[begin Given records]

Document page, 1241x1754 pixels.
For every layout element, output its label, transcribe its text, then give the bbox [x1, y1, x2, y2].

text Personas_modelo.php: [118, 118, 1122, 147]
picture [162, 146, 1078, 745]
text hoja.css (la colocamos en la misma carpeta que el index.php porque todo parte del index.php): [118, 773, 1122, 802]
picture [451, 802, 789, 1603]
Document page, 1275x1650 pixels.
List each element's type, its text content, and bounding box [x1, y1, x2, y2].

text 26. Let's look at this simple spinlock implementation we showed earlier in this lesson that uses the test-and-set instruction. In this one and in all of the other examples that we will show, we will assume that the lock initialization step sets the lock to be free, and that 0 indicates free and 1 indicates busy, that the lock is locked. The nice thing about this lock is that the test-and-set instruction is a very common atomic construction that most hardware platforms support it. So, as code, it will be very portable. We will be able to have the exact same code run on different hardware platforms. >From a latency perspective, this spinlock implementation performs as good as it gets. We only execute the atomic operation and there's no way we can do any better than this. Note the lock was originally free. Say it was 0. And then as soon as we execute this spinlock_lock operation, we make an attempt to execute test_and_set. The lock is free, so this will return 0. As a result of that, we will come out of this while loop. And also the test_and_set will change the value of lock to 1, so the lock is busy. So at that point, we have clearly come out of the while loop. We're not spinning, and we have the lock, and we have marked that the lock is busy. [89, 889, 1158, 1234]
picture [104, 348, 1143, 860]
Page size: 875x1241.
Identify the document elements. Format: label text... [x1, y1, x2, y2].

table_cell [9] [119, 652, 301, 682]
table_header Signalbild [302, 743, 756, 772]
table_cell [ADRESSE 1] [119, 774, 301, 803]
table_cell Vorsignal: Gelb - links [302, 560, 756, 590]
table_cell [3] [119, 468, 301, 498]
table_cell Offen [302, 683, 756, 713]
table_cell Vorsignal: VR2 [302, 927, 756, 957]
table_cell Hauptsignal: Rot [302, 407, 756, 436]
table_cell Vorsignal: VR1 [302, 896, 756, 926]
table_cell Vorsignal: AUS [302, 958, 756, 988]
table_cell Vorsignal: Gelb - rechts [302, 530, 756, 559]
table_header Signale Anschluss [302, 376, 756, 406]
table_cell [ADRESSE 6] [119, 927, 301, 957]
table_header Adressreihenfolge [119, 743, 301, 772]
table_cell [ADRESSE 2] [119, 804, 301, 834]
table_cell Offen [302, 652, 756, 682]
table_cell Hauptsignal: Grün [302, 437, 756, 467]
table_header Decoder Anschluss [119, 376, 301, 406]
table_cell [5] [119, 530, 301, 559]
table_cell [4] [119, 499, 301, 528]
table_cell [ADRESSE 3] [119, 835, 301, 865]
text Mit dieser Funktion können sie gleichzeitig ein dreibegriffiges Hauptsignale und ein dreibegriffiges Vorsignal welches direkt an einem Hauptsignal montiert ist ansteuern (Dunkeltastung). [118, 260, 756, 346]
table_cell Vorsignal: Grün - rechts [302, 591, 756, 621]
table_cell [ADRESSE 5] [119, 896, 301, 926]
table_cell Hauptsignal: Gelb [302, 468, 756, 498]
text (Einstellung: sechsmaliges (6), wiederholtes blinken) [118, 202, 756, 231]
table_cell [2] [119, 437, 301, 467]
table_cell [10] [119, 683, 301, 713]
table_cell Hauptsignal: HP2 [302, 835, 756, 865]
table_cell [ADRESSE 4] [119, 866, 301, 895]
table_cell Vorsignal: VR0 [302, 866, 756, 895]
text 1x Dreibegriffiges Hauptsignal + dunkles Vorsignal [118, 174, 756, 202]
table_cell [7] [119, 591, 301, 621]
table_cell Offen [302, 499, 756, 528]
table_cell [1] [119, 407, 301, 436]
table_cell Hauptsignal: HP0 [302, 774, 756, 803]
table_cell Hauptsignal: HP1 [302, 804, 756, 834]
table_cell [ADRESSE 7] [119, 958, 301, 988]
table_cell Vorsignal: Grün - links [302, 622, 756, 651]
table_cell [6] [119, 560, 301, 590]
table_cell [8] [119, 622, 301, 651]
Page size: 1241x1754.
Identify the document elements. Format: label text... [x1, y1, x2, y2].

[end Given records]

Work to do: Please return, word for word, every line of the records from the one containing "text Personas_modelo.php: [118, 118, 1122, 147]" through the one containing "List each element's", both included.

Task response:
text Personas_modelo.php: [118, 118, 1122, 147]
picture [162, 146, 1078, 745]
text hoja.css (la colocamos en la misma carpeta que el index.php porque todo parte del index.php): [118, 773, 1122, 802]
picture [451, 802, 789, 1603]
Document page, 1275x1650 pixels.
List each element's type, its text content, and bounding box [x1, y1, x2, y2].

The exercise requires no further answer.